The dog ended up in the impound after he attacked an officer, Burnette said.

The police received a call from a citizen on Gillespie Street that a dog was trying to come through her glass door to get her.

When Officer Tyler Morace arrived at the scene, he whistled to get the dog’s attention, and the dog turned and started to trot toward the officer as if to comply, Burnette said.

“When he got right up to the young man, he lunged at him and tried to bite him,” Burnette said.

Morace was able to hold the dog off until Burnette could catch him with a choke pole, and escaped without any injuries.

“I don’t know how that young man did it,” Burnette said.

It was a good thing the police were able to catch the vicious animal when — and where — they did.

“The house where we caught (the dog) was half a block from (Vidalia) Junior High,” Burnette said. “What if the school had been having a recess?”

One kennel over is another pit bull, also injured and curled up in a ball, not even bothering to lift his head at the approach of strangers.

That animal didn’t show any evidence of being a fighting dog himself, but the problem was that he wandered within reach of one that probably was and had to be rescued by animal control officers, Burnette said.

“He just sits there back in the corner,” Burnette said. “He doesn’t want to do anything. He’s hurt.”

While the dog waits and nurses his wounds, no one has come to claim him.

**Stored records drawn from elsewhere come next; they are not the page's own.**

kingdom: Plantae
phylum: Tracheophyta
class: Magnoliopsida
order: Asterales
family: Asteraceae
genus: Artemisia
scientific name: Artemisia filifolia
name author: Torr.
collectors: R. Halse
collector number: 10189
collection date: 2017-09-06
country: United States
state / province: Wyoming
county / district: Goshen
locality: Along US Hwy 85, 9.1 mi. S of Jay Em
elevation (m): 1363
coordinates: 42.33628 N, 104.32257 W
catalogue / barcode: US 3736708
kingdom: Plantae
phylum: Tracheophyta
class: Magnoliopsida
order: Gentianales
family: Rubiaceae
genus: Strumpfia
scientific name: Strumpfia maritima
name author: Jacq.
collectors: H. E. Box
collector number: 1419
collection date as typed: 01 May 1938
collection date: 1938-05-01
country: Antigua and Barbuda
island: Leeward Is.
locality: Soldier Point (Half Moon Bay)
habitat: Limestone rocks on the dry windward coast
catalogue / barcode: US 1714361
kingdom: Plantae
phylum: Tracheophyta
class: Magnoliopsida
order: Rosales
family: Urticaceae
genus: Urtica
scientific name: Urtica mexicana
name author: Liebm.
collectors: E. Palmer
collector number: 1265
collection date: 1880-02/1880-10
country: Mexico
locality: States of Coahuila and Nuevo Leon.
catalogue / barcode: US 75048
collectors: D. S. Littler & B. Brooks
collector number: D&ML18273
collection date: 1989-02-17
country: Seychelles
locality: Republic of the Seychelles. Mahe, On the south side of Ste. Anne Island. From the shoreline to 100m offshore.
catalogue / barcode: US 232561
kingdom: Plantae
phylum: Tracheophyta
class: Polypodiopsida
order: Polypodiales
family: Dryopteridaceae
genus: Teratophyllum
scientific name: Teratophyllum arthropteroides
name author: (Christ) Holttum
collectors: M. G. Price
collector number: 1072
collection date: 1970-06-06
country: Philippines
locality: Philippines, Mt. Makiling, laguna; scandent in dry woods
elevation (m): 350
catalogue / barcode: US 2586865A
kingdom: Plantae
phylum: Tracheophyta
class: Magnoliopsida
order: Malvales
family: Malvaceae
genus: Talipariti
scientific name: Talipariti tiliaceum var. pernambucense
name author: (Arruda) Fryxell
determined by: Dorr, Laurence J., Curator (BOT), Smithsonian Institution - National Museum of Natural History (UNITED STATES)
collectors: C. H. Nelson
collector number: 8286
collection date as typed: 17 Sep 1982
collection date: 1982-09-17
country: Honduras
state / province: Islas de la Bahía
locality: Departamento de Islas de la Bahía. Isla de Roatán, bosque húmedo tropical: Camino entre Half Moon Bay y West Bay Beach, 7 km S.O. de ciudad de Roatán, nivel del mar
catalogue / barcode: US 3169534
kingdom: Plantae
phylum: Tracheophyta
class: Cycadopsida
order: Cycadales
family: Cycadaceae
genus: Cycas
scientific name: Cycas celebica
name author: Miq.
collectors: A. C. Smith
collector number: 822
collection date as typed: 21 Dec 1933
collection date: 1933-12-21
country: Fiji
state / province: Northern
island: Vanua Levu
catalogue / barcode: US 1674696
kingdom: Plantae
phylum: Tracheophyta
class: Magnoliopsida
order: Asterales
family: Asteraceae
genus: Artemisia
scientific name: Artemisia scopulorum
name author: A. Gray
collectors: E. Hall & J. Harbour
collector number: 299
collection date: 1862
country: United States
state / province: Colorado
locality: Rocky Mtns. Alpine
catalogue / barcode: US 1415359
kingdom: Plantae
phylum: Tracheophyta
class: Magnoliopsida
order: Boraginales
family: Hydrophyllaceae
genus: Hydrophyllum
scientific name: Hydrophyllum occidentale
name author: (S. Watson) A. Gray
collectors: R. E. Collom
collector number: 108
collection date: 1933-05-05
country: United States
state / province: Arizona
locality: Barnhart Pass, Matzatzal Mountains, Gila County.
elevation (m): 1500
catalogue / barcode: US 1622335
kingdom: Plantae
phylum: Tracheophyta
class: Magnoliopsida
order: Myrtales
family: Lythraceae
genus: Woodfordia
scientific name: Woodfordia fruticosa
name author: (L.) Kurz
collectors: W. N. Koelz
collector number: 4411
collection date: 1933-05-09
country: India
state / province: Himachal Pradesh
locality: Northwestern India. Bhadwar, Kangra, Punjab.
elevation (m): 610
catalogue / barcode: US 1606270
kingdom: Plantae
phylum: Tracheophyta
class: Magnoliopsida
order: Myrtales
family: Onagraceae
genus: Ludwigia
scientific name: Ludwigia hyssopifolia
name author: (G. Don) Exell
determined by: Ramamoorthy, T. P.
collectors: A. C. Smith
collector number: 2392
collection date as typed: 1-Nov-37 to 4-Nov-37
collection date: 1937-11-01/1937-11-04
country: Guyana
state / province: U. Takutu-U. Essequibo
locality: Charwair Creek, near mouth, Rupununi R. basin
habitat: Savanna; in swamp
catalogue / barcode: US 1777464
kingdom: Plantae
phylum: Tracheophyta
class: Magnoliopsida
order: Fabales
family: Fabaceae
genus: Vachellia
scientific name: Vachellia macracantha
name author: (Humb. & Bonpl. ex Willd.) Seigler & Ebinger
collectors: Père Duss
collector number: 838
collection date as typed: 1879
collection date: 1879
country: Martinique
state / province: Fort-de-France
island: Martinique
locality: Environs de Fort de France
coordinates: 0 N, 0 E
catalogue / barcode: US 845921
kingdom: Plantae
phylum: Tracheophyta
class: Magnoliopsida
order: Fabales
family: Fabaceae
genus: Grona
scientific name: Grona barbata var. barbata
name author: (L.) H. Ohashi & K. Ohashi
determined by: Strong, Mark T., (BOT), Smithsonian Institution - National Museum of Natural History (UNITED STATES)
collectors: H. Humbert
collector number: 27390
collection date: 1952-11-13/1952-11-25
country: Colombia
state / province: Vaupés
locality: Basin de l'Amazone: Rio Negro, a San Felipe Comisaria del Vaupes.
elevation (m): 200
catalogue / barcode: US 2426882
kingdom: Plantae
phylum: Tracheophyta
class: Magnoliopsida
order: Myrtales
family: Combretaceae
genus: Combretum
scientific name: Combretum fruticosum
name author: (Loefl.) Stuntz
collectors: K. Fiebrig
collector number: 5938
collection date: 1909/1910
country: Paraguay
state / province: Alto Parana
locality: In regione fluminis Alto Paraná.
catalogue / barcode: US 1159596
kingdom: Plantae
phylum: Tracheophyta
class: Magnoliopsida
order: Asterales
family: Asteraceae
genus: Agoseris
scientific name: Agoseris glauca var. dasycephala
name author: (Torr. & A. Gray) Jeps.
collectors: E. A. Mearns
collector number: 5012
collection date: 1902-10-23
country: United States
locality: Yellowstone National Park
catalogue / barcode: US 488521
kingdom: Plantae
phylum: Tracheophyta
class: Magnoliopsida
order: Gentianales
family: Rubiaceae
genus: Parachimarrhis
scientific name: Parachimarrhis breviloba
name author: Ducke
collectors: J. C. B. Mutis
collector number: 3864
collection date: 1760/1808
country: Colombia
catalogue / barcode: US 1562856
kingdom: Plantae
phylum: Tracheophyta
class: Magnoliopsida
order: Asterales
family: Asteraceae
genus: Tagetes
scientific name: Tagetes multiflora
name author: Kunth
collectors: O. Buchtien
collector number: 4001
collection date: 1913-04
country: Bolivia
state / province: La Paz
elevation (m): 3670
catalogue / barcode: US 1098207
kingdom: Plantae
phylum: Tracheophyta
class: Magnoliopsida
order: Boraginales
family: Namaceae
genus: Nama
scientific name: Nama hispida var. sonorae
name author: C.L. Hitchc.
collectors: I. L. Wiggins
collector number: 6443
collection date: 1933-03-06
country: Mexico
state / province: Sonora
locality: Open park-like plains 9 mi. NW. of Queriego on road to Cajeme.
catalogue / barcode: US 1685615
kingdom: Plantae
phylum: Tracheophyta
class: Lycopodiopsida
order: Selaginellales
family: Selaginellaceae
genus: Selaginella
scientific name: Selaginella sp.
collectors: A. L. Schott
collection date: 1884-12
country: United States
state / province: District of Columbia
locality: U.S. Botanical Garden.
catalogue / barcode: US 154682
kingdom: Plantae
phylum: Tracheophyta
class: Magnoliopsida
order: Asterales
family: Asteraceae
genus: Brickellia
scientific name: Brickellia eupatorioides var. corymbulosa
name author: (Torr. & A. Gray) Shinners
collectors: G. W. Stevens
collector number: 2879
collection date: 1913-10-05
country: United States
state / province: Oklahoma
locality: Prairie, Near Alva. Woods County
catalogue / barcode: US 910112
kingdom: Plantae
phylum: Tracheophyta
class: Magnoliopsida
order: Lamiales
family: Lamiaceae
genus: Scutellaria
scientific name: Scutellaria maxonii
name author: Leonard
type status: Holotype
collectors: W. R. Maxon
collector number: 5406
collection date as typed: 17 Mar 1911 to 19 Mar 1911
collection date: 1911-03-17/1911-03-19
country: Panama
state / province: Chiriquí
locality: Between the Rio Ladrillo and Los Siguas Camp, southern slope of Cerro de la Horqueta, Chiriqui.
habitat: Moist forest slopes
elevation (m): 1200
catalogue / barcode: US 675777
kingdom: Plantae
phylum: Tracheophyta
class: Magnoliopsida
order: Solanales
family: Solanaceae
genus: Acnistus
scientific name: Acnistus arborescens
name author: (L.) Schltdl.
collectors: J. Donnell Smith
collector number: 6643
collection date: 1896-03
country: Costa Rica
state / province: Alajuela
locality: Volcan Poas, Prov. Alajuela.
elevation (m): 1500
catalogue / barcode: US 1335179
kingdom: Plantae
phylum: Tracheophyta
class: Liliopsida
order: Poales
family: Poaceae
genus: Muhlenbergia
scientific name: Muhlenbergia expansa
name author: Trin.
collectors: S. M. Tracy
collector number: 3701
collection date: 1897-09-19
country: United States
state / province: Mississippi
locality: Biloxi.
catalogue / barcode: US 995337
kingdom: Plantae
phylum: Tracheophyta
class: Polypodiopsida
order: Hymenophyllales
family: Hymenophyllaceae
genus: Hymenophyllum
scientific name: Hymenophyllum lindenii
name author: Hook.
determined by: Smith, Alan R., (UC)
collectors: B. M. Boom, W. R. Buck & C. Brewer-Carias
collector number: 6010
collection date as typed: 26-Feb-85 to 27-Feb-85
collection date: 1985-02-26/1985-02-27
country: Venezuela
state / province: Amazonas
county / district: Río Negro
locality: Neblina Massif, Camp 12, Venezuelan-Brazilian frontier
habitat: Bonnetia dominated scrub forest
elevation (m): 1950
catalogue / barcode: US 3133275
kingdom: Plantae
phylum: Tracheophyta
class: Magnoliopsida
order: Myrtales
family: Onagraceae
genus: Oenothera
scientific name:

Vidalia Police Chief Ronnie G. “Tapper” Hendricks said he knows that illegal dog fighting goes on, but that it’s a matter of catching the people in the act.

“Most of the time when we find these animals, they’re just loose in the street,” he said. “No one wants to claim them because they know that (dog fighting) is highly illegal.”

The owners of the dog that attacked the officer have come to the police station to claim it, but the police aren’t ready to release it just yet, Hendricks said.

The police are considering pressing charges of criminal neglect to animals for the dog’s untreated wounds. Anyone who is caught fighting dogs would be charged with cruelty to animals, Hendricks said.

Some municipalities have bans in effect for so-called vicious animals like pit bulls, and Hendricks said at the least he would like to see some kind of tracking system put in place for animals with known vicious behaviors.

“If your dog has bitten someone or had trouble in the past, they would do implants on animals to track them,” he said. “It would be just like a convicted felon.”

For now, though, at least one accused dog is going to have to wait at the pound.

“I’m not going to let him out of the cage until my superiors tell me to,” Burnette said.